■ List of tasks ■
[1] Answer these questions using the news report on Meloni and the European elections:
(a) At what event did Meloni hold the press conference where she made her remarks?
(b) Which EU policy has Meloni's government coalition vehemently opposed?
(c) Where and on what day will EU leaders meet to negotiate the top jobs?
[2] Write the next few paragraphs of the news report on Meloni and the European elections, starting right after its final sentence.

═════ Page extract

Italy’s Meloni hopes EU ‘understands message’ from voters

Italy's Prime Minister Giorgia Meloni said Saturday she hoped the European Union would understand the "message" sent by voters in last weekend's elections, after far-right parties such as hers made gains.

Italy's Meloni hopes EU 'understands message' from voters

Meloni, head of the post-fascist Brothers of Italy party, which performed particularly well in the vote, urged the EU to “understand the message that has come from European citizens”.

“Because if we want to draw lessons from the vote that everything was fine, I fear it would be a slightly distorted reading,” she told a press conference at the end of a G7 summit in Puglia.

“European citizens are calling for pragmatism, they are calling for an approach that is much less ideological on several major issues,” she said.

Meloni’s right-wing government coalition has vehemently opposed the European Green Deal and wants a harder stance on migration.

“Citizens vote for a reason. It seems to me that a message has arrived, and it has arrived clearly,” she said.

EU leaders will meet in Brussels on Monday to negotiate the top jobs, including whether European Commission chief Ursula von der Leyen will get a second term.

══════════
═════ Information supplied

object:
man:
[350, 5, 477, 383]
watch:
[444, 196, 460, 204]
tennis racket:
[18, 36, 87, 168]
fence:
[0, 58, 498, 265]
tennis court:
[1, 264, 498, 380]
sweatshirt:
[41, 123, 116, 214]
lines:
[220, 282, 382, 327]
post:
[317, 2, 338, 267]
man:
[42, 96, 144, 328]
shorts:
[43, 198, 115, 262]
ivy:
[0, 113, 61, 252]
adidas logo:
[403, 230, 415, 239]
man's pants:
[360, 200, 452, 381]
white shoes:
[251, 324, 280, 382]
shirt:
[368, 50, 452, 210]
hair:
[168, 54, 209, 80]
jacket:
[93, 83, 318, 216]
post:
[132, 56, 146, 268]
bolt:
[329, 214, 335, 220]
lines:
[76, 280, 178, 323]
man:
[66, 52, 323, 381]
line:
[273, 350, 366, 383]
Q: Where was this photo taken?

══════════
═════ Information supplied

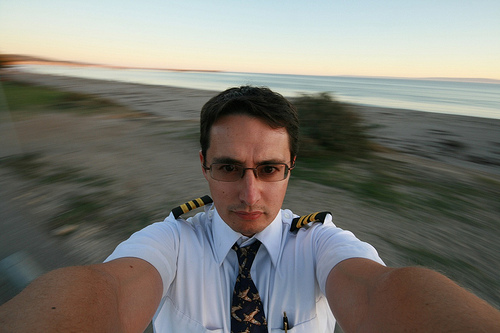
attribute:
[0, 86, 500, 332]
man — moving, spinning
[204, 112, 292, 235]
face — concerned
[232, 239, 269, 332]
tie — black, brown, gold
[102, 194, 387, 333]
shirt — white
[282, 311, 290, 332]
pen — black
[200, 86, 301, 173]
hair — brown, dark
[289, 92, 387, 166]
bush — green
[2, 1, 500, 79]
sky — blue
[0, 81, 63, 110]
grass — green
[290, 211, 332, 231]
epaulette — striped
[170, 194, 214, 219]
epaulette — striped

══════════

■ Answers per task ■
[1]
(a) At the end of a G7 summit in Puglia.
(b) The European Green Deal.
(c) In Brussels, on Monday.

[2]
Von der Leyen’s centre-right European People’s Party strengthened its grip with the vote, but her reconfirmation is not yet in the bag.

The 65-year-old conservative was in Puglia for the G7 and likely used the summit to put her case to the leaders of France, Germany and Italy.

But Meloni refused to be drawn on whom she is backing.

“We will have a meeting on Monday, we’ll see,” she told journalists.

“We will also see what the evaluations will be on the other top roles,” she said.

Italian political watchers say Meloni is expected to back von der Leyen, but is unlikely to confirm that openly until Rome locks in a deal on commissioner jobs.

“What interests me is that… Italy is recognised for the role it deserves,” she said.

“I will then make my assessments.”

Italian Foreign Minister Antonio Tajani indicated that it was unlikely any decision would be made before the French elections on June 30 and July 7.